Bridgend County Borough Council is warning residents to expect disruption as a result of Storm Eunice on Friday 18 February.
With a red weather warning now in place from the Met Office, headteachers have agreed to close all local schools as a precautionary measure, and to teach pupils via online learning instead.
Residents and visitors are being strongly advised to stay away from the coastline, especially in Porthcawl.
Starting at around 3am on Friday morning, Storm Eunice will bring heavy overnight rain and strengthening winds to the county borough which will develop into severe gales. It is expected to last all day until approximately 9pm on Friday night.
Recycling and waste collections will go ahead as normal, but the situation will be kept under constant review and residents are being advised to keep an eye on the council’s social media channels for further updates.
Householders are also advised to make sure they place their glass containers out so that crews can pack the emptied recycling sacks inside to avoid them being affected by the high winds.
Council Leader Huw David said: “The Met Office has warned that coastal areas could see high winds of around 90mph, and that further inland there could be damage to buildings and homes, uprooted trees, power cuts, flooding, disruption to travel, public transport cancellations and more.
“Natural Resources Wales has also warned that the high winds could cause debris-related injuries, while large waves commonly seen during a high tide ‘storm surge’ may result in rocks and other materials being thrown ashore.
“Anyone who can do so should avoid visiting the coastline during the storm, but if you have to be there, please take extra care and make sure you keep a safe distance away from the sea.
“I also want to appeal to people who may be considering trying to take a photograph during the extreme weather conditions, and would ask them to think twice – all indications are that this is going to be a particularly bad storm, and it really isn’t worth risking an injury or worse, especially not when the RNLI provide a live camera feed from the Western Breakwater which can be viewed remotely.”
Councillor Stuart Baldwin, Cabinet Member for Communities, added: “Our highway workers are checking gulleys, culverts and drains to make sure they are clear before the storm arrives, and have prepared more than 3,500 sandbags which can be distributed to householders in the event of flooding.
“Using equipment ranging from JCBs and chainsaws to specialist gulley jets, workers will be on duty throughout the storm to help keep roads open and homes, people and property safe.
“The council will do all it can to keep things running smoothly, but I urge residents to plan ahead now, and to keep an eye on the news and social media for regular updates while the storm is underway.”

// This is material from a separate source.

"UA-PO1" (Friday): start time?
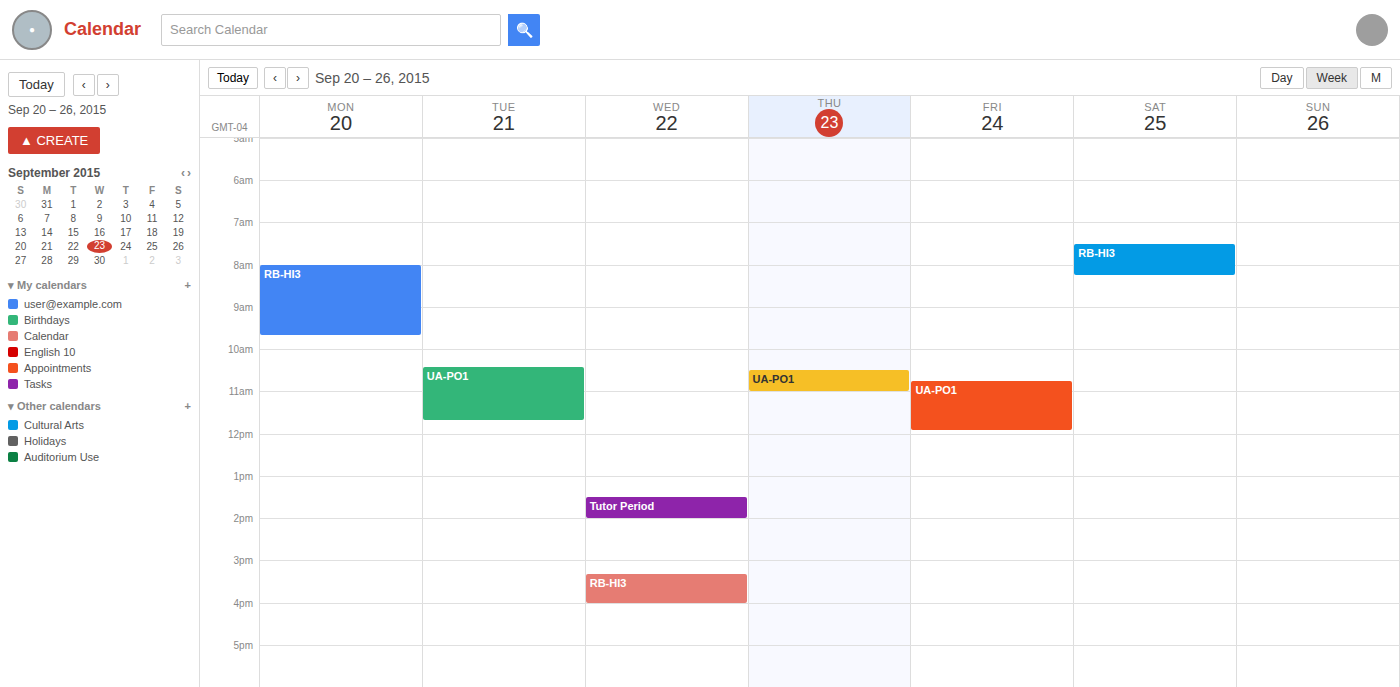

More information on Storm Eunice is available from the Met Office website, while you can find advice on preparing for and dealing with flooding and register for free flood alert warnings at the Natural Resources Wales website.
Up to date advice on public transport is available at the Travel Line Cymru website. Vaccinations and tests for Covid-19 will continue as normal, but will also be reviewed throughout the day – look out for further updates.